Personal information
- Born: 19 January 1970 (age 56)

Sport
- Country: Belgium

Medal record
Representing Belgium
Women's triathlon
ITU Long Distance World Championships
| Gold medal – first place | 2005 Fredericia | Individual |
| Silver medal – second place | 2002 Nice | Individual |
European Triathlon Championships
| Gold medal – first place | 2000 Stein | Individual |
| Gold medal – first place | 2002 Győr | Individual |
| Silver medal – second place | 2001 Karlovy Vary | Individual |
| Bronze medal – third place | 2003 Karlovy Vary | Individual |

= Kathleen Smet =

Belgian triathlete

Kathleen Smet (born 19 January 1970, in Beveren) is a Belgian former triathlete, becoming European champion in 2000 and 2002. She competed in Olympic and Long Distance Triathlons.

Smet competed at the first Olympic triathlon at the 2000 Summer Olympics.
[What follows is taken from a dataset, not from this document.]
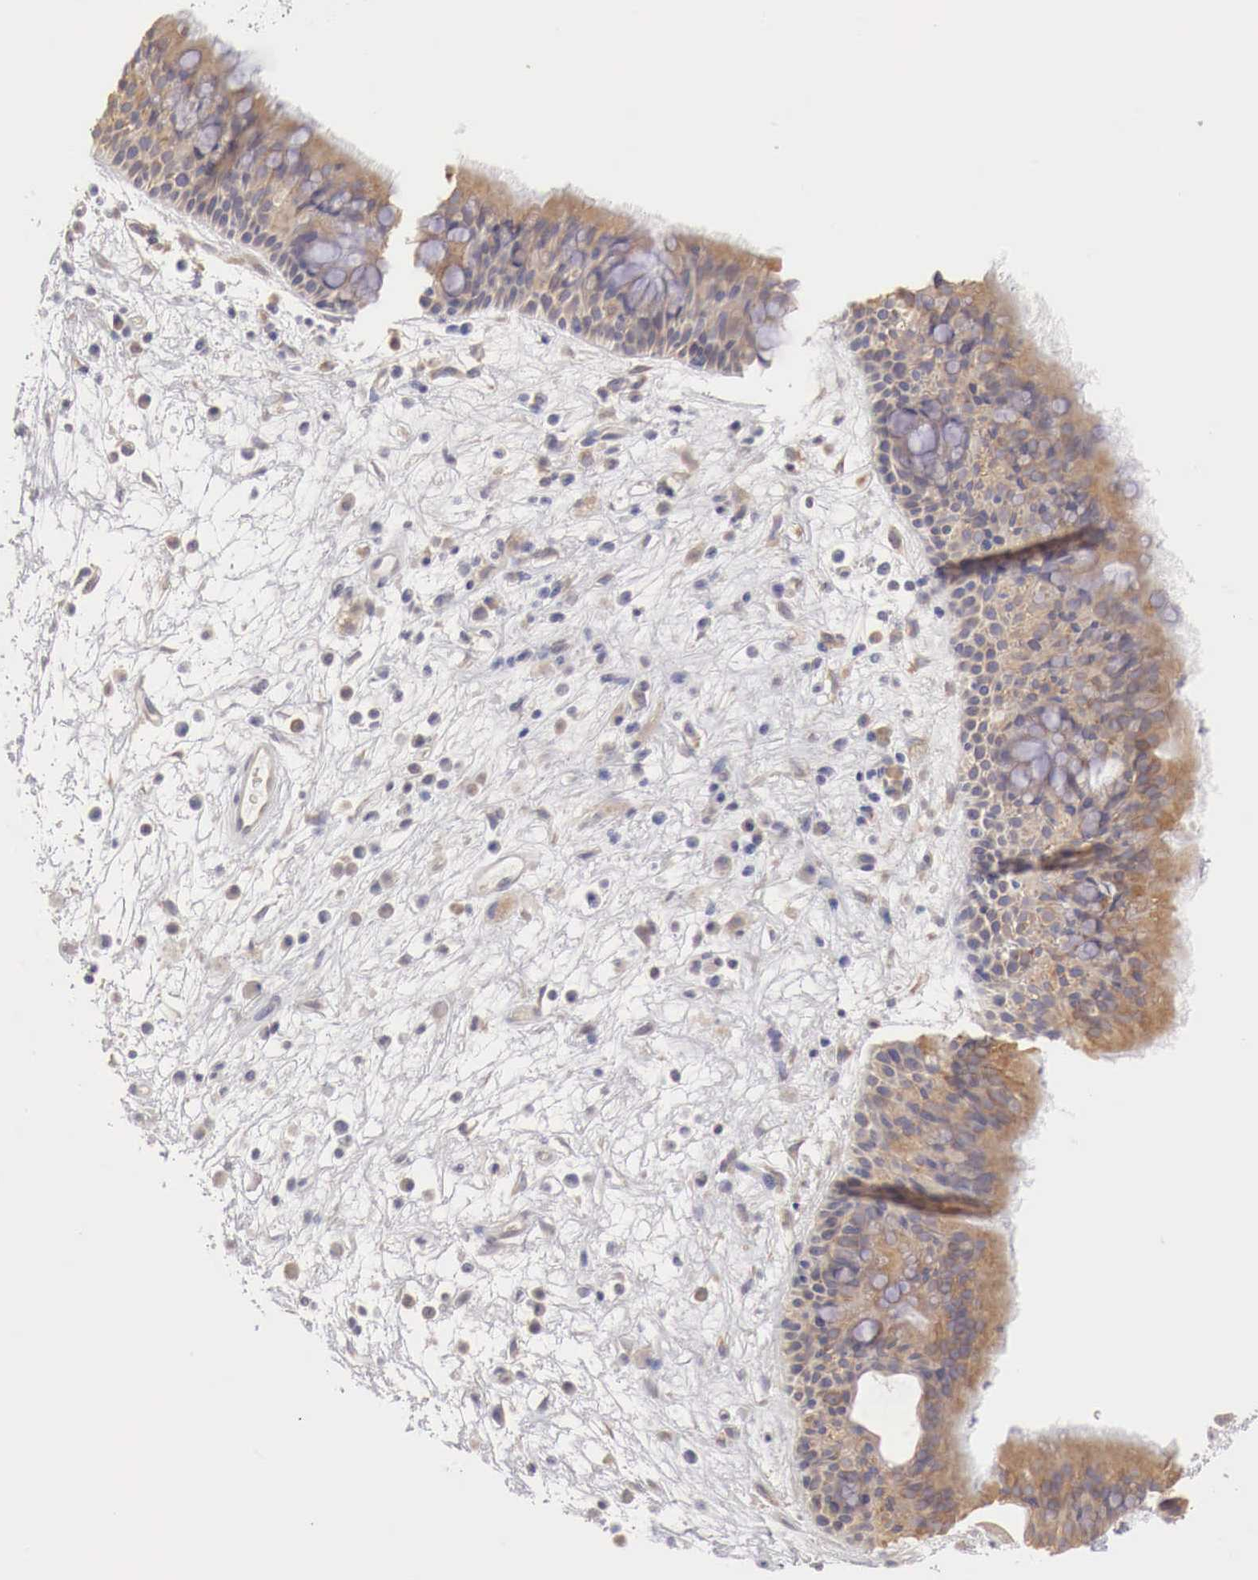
{"staining": {"intensity": "weak", "quantity": ">75%", "location": "cytoplasmic/membranous"}, "tissue": "nasopharynx", "cell_type": "Respiratory epithelial cells", "image_type": "normal", "snomed": [{"axis": "morphology", "description": "Normal tissue, NOS"}, {"axis": "topography", "description": "Nasopharynx"}], "caption": "Immunohistochemistry (IHC) (DAB) staining of unremarkable nasopharynx reveals weak cytoplasmic/membranous protein staining in about >75% of respiratory epithelial cells.", "gene": "NSDHL", "patient": {"sex": "male", "age": 63}}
She took sixteenth place with a total time of 2:04:05.98. Four years later, Smet again raced in the triathlon. This time, she placed fourth with a total time of 2:05:39.89.

In 2005, Smet won the gold medal at the World Championships and retired from the sport. She ended her career by receiving the "Flemish Sportswoman of the Year" trophy during a ceremony at the Kaaitheater in Brussels, in recognition of her career and her final title. She worked for several years as a sports coordinator within the Belgian Triathlon League before resigning due to relational issues with the management and becoming a swimming instructor at the University of Leuven.